A 20 hour graduate course at the University of Pisa taught by Dale Miller.

Venue: 12-24 September 2011 in the Sala Riunioni Ovest. Contact information for Miller: Phone 050 22 13 114, Office number 396.

The goals of the first week (the first 10 hours) are the following:

1. introduce the students to the basics of the sequent calculus,
2. provide some formal results covering the proof-search approach to computation, and
3. present the basics of linear logic and how it can be used to make the logic programming paradigm more expressive.

The second week (the second 10 hours) will expand the role of the sequent calculus from the specification of logic programming computations to the more general settings of model checking and induction.

Most lectures will be 9am-11am daily. However, there will be no class on Friday, 16 September 2011. Instead that class will be moved to 14:00 on Wednesday, 14 September 2011. The following is an approximate schedule for the class. This schedule will be modified as the course progresses.

• Lecture 1: (12 Sept, 9:00) Overview.

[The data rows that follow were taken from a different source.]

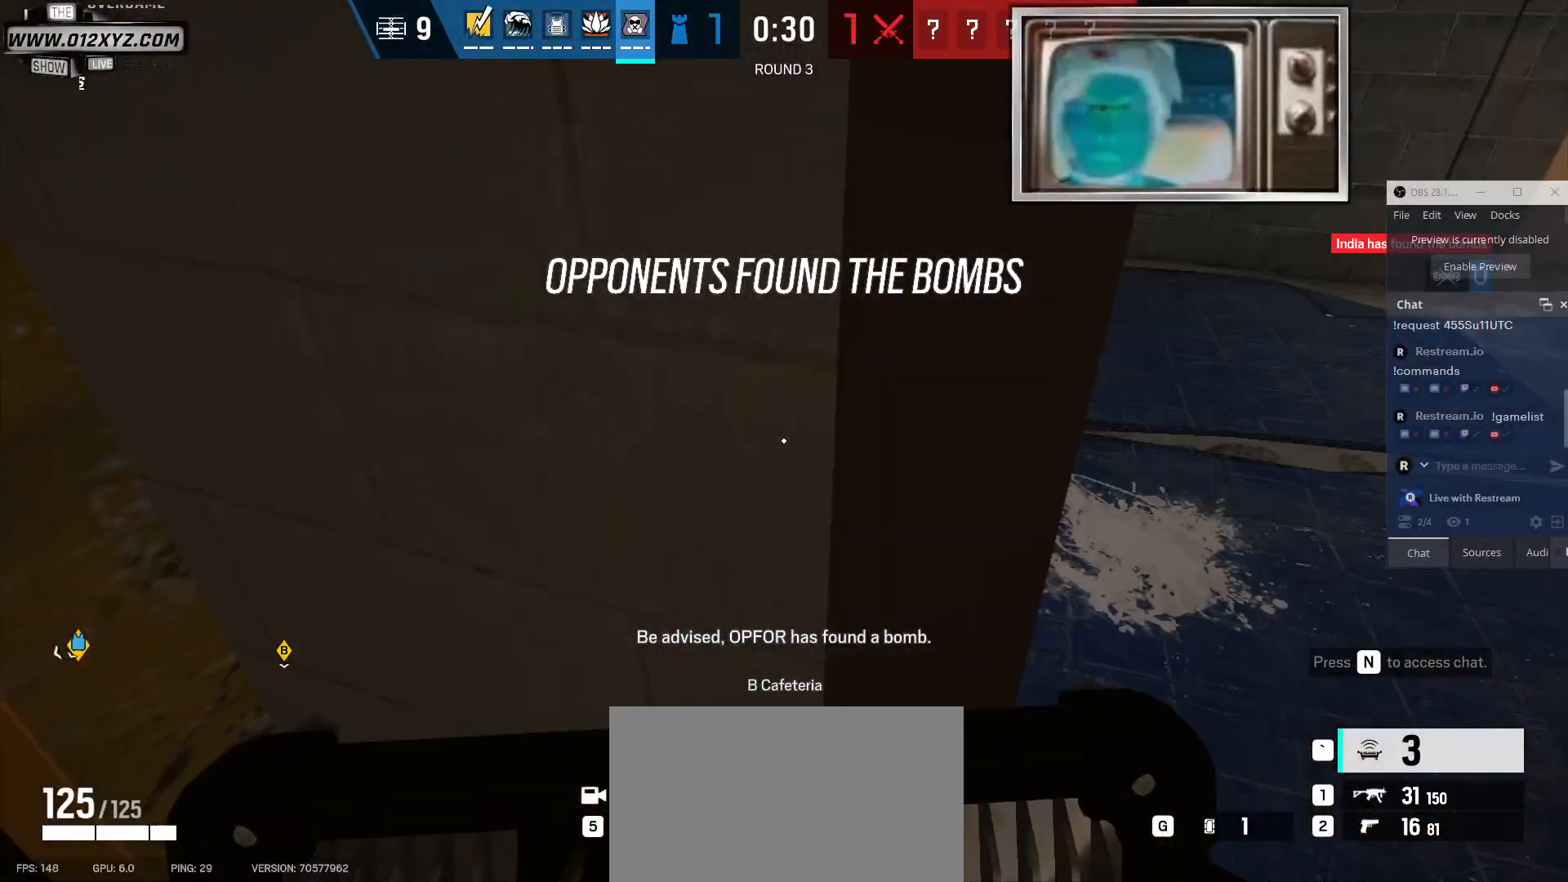
Gameplay with keyboard and mouse; each line is a JSON object with the keys and mouse buttons held at the frame after it. "events" lists presses ("down") and releases ("up") of "1", "2", "3", "4", "5", "a", "alt", "b", "c", "ctrl", "d", "f", "g", "q", "r", "s", "shift", "space", "t", "tab", "v", "w", "x", "z", "mouse_left", "mouse_wheel", "mouse_right", "mouse_mb4" and "mouse_mb5" between this image and that frame as [ms after this image, input, new state], when the widget could be followed in between. "mouse_left", "mouse_wheel", "mouse_right", "mouse_mb4", "mouse_mb5" = the "left", "wheel", "right", "mb4", "mb5" buttons of the "mouse" list. No other keys are recorded. "wheel" means that the mouse wheel is clicked or scrolled. Not read: e mouse_move.
{"keys": ["d", "s"], "mouse": [], "events": [[500, "s", "down"]]}
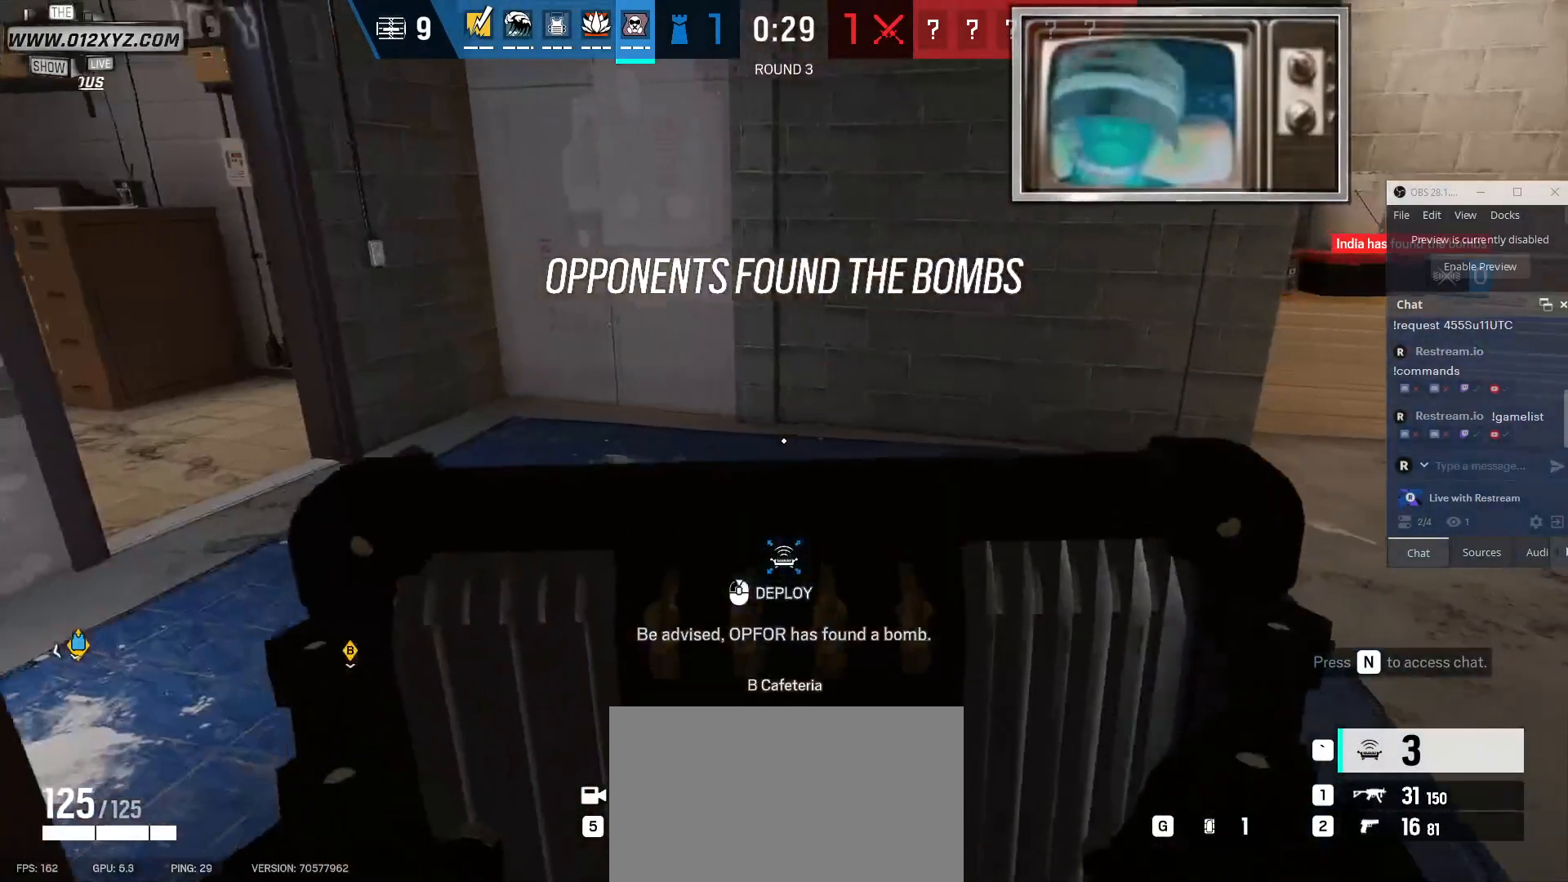
{"keys": ["d"], "mouse": [], "events": [[167, "d", "up"], [400, "d", "down"], [500, "s", "up"]]}
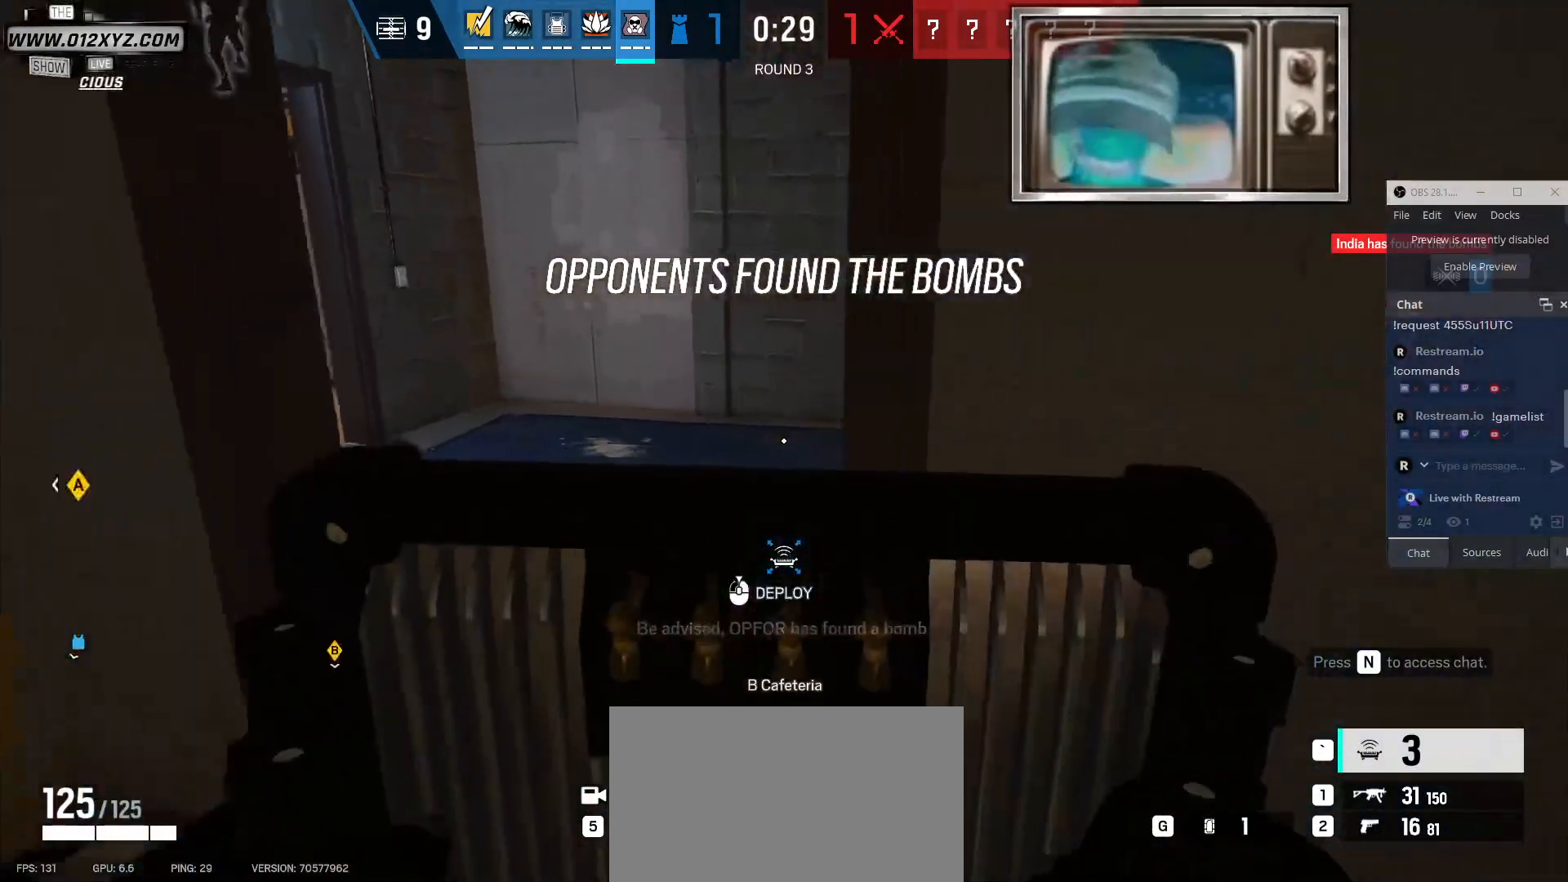
{"keys": [], "mouse": ["left"], "events": [[167, "w", "down"], [233, "d", "up"], [367, "mouse_left", "down"], [467, "w", "up"]]}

The basics of the sequent calculus
• Lecture 2: (13 Sept, 9:00) Sequent calculus proofs for classical and intuitionistic logic.
• Lecture 3: (14 Sept, 9:00) Goal-directed proofs, Horn clauses, Hereditary Harrop formulas, limitations of logic programming
• Lecture 4: (14 Sept, 14:00) Linear logic
• Lecture 5: (15 Sept, 9:00) Linear logic programming in Lolli
• Lecture 6: (19 Sept, 9:00) Linear Logic and Forum (finish lecture notes).
• Lecture 7: (20 Sept, 9:00) Introduce LKF, Focused proof systems for classical logic. Handout
• Lecture 8: (21 Sept, 9:00) Proof theory for fixed points and equality. Handout
• Lecture 9: (22 Sept, 9:00) Model checking, games and winning strategies, Bedwyr.
• Lecture 10: (23 Sept, 9:00) Induction and co-induction

Prerequisites: basic background of first-order logic. Familiarity with the sequent calculus is useful but not strictly necessary.

This is not a lab course and no programming tasks are currently planned. For those who would like to explore a bit of coding related to the lectures, please contact the instructor.

Course materials: Links to course material (including some lecture notes) will be posted here as the course progresses.

1. Draft lecture notes titled Proof Search and Computation.
2. Handout on the LKF proof system.
3. Handout on fixed points and equality.

Course evaluation: The instructor has contacted the students by email and has offered them the choice of either taking a written exam or doing a project.